Haz un triduo -concedió entonces- encomendándote al Espíritu Santo, y obra en libertad, porque 'donde está el Espíritu del Señor allí hay libertad'. Me habló mucho de libertad y me aconsejó que durante la comunión de esos tres días pidiera a Dios las gracias necesarias para tomar una determinación en libertad, porque in libertate vocati estis, me dijo, hemos sido llamados en libertad, como enseña la Escritura.

Comencé aquel triduo al Espíritu Santo el lunes 18 de noviembre. Al terminar, me había reafirmado en mi decisión de entregarme a Dios en el Opus Dei y decidí pedir formalmente la admisión en la Obra al Padre.

El Padre me había dicho con anterioridad que la petición de admisión al Opus Dei se hacía mediante una carta, escrita del propio puño y letra, dirigida a él. Naturalmente los que pedían la admisión le entregaban estas cartas directamente en mano; pero yo interpreté, no se por qué, que había que enviársela por correo y esperar respuesta; y así lo hice. Escribí la carta, la eché en un buzón de la plaza de la Cibeles, como decían los castizos, y calculé que le llegaría al Padre al día siguiente. De ese modo -pensé- cuando volviera a Ferraz para hablar con el Padre, cinco días después, ya habría recibido mi carta y habría tenido tiempo suficiente para meditar su respuesta.

Durante estos días de incertidumbre y espera, estuve hablando con Paco, que guardaba al cabo de los años un recuerdo muy preciso de lo sucedido. "Yendo por la Gran Vía Pedro y yo -escribió en uno de sus escritos-, bajo la lluvia torrencial, sin paraguas, íbamos hablando del Padre, de apostolado. Casi siempre salía este tema a relucir cuando salíamos de clase, cuando íbamos a ver exposiciones de arte, cuando salíamos por la noche al cine y volvíamos despacio, andando, hacia casa. Y ese día yo dije a Pedro que no podía aguantar más la presión de Dios (...), que tenía que decidirme. Pedro me dijo que él ya estaba casi decidido. Le pregunté a qué y saliendo a todo correr me dejó plantado, pero tuvo tiempo de decirme: 'seguiré estudiando arquitectura'. Volví después a casa, mojándome, sin saber qué pensar".

◆ Ejercicio breve 1 ◆
Según el fragmento, ¿en qué fecha comenzó el triduo al Espíritu Santo?
◆ Ejercicio breve 2 ◆
Repite del fragmento, sin cambiar nada, el tramo que va entre "Haz un triduo" y "Obra al Padre.", ambos incluidos.

◆ Material proporcionado ◆
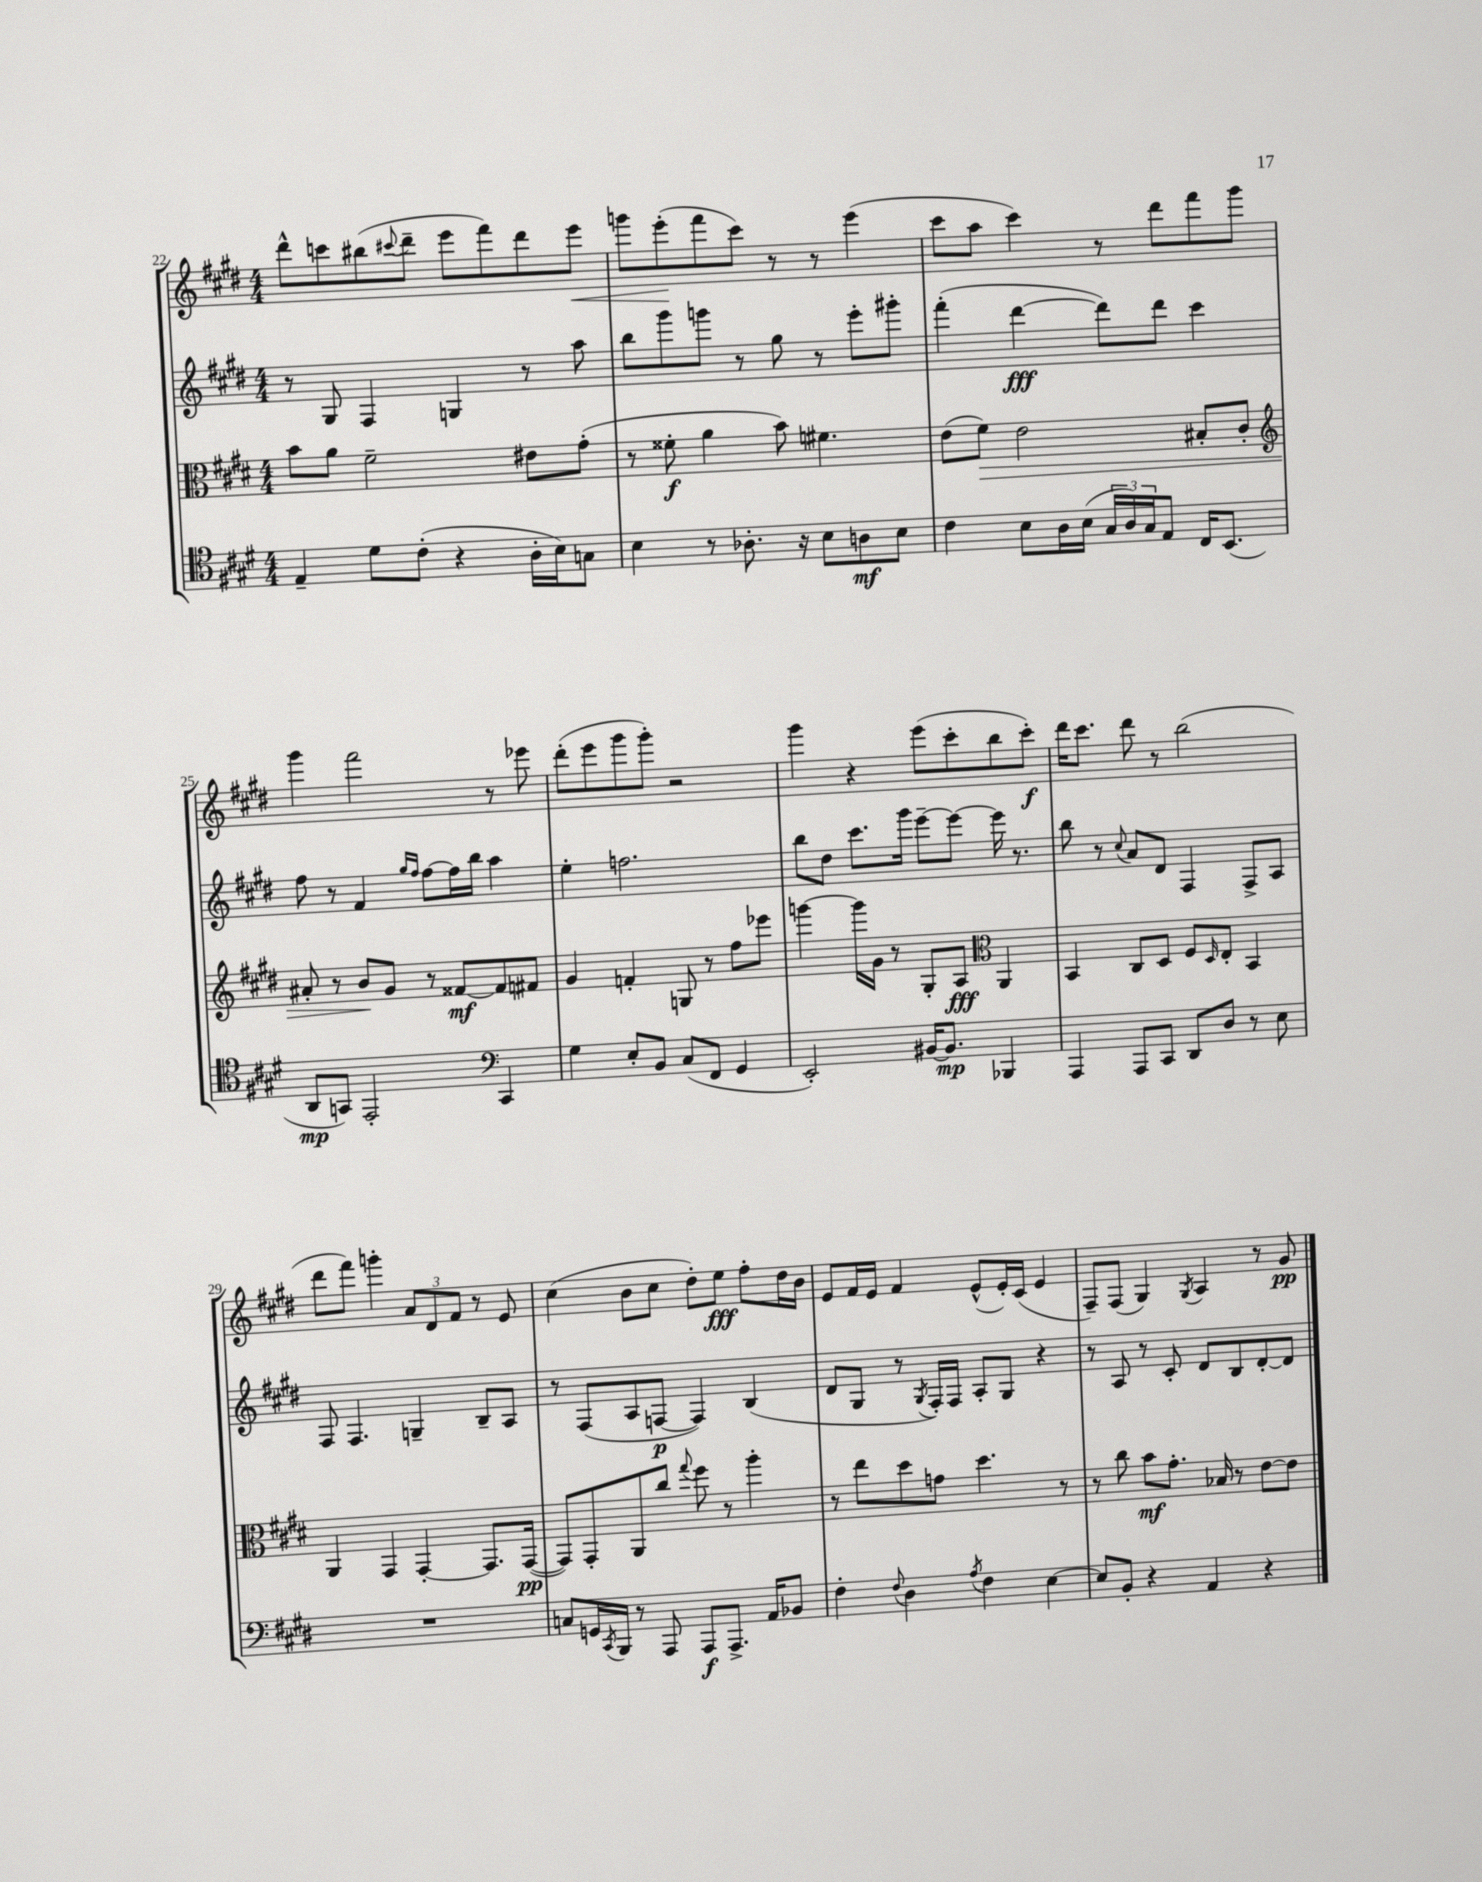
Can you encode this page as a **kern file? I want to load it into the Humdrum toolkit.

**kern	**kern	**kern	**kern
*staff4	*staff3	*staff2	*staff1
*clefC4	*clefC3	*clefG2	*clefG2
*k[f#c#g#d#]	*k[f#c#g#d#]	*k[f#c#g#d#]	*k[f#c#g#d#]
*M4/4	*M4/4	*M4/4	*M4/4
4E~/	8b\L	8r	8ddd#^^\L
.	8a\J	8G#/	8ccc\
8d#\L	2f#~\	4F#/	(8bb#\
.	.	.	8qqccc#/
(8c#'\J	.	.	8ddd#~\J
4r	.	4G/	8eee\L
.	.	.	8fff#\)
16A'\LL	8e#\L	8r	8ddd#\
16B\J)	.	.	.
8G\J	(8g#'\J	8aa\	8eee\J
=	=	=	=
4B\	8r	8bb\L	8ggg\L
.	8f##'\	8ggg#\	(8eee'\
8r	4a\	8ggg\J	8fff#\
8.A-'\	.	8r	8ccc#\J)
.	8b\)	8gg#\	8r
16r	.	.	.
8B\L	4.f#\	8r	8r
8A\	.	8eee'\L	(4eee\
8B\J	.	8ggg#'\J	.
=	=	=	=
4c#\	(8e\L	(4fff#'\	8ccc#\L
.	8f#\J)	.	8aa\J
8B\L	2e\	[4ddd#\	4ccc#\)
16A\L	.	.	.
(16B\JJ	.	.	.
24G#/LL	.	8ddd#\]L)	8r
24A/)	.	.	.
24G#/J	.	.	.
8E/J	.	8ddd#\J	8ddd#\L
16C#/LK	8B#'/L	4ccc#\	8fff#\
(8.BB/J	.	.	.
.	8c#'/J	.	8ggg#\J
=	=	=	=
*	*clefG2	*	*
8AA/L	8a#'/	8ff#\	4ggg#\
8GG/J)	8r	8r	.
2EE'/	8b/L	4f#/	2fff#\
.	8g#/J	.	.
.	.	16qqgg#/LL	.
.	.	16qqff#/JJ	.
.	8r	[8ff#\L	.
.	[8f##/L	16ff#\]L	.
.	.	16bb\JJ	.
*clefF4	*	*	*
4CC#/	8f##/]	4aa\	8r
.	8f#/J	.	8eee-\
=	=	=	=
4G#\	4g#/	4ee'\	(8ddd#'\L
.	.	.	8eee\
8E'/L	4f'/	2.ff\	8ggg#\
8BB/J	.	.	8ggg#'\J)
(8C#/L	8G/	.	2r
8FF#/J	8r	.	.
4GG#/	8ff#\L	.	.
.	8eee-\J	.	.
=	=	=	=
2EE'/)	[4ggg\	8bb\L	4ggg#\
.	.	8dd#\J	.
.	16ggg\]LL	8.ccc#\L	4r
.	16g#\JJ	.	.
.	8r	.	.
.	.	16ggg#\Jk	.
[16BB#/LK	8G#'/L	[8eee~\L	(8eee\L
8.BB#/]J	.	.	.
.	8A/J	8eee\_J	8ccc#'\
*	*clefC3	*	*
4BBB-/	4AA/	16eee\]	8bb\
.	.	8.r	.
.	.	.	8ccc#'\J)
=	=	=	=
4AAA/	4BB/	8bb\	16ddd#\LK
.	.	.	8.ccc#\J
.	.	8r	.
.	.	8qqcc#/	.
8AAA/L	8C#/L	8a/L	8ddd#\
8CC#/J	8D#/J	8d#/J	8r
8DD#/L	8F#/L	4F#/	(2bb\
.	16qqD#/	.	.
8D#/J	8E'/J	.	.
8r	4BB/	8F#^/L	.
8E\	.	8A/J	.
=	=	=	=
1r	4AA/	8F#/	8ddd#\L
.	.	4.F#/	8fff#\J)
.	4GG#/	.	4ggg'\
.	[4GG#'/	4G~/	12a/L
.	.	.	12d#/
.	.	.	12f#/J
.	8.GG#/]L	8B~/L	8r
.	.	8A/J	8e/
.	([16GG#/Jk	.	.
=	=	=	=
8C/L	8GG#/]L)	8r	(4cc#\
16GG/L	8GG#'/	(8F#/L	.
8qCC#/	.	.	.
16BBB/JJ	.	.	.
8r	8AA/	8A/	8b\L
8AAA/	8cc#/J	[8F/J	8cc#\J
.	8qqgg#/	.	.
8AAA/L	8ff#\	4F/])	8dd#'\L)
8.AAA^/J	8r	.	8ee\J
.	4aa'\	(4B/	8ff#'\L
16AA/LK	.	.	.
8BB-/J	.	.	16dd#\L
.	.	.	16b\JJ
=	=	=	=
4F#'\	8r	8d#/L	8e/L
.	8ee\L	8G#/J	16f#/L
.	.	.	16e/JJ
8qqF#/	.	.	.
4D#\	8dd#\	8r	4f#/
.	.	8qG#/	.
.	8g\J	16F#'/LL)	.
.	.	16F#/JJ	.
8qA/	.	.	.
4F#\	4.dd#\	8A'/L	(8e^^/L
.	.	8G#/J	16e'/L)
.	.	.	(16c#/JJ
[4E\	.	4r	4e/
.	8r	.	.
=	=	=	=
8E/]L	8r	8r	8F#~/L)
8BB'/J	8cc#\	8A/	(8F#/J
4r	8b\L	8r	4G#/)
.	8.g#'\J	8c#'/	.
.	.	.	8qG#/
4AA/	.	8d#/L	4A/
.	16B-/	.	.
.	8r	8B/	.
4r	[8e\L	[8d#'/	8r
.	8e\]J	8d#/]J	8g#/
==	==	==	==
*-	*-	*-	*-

◆ Respuesta 1 ◆
El lunes 18 de noviembre.

◆ Respuesta 2 ◆
Haz un triduo -concedió entonces- encomendándote al Espíritu Santo, y obra en libertad, porque 'donde está el Espíritu del Señor allí hay libertad'. Me habló mucho de libertad y me aconsejó que durante la comunión de esos tres días pidiera a Dios las gracias necesarias para tomar una determinación en libertad, porque in libertate vocati estis, me dijo, hemos sido llamados en libertad, como enseña la Escritura.

Comencé aquel triduo al Espíritu Santo el lunes 18 de noviembre. Al terminar, me había reafirmado en mi decisión de entregarme a Dios en el Opus Dei y decidí pedir formalmente la admisión en la Obra al Padre.